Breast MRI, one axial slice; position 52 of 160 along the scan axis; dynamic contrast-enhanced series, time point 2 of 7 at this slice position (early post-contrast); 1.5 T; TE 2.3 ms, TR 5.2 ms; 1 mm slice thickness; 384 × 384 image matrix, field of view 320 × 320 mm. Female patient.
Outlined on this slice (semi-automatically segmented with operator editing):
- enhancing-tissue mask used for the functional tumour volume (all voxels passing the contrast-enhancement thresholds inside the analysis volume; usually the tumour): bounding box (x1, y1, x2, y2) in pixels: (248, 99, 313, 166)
---
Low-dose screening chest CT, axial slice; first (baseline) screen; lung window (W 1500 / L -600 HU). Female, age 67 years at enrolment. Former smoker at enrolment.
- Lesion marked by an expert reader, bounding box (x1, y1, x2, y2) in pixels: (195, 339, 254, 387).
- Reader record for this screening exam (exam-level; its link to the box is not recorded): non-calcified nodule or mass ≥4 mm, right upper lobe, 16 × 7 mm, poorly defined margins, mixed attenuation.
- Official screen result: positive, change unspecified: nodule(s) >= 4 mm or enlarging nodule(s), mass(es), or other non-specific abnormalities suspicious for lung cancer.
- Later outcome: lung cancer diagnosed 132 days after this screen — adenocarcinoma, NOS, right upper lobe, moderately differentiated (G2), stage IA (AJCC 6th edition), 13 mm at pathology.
---
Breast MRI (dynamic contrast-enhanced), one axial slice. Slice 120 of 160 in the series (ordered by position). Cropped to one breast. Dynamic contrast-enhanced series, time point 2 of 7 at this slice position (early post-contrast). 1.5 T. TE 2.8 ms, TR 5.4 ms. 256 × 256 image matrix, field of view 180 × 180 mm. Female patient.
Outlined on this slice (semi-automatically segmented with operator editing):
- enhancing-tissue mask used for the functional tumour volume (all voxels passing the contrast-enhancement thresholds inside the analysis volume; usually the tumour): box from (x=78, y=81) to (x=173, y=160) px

§ **Work to complete**
Set aside each line above that includes the string "tumour" and report it.

§ **Problem solution**
- enhancing-tissue mask used for the functional tumour volume (all voxels passing the contrast-enhancement thresholds inside the analysis volume; usually the tumour): bounding box (x1, y1, x2, y2) in pixels: (248, 99, 313, 166)
- enhancing-tissue mask used for the functional tumour volume (all voxels passing the contrast-enhancement thresholds inside the analysis volume; usually the tumour): box from (x=78, y=81) to (x=173, y=160) px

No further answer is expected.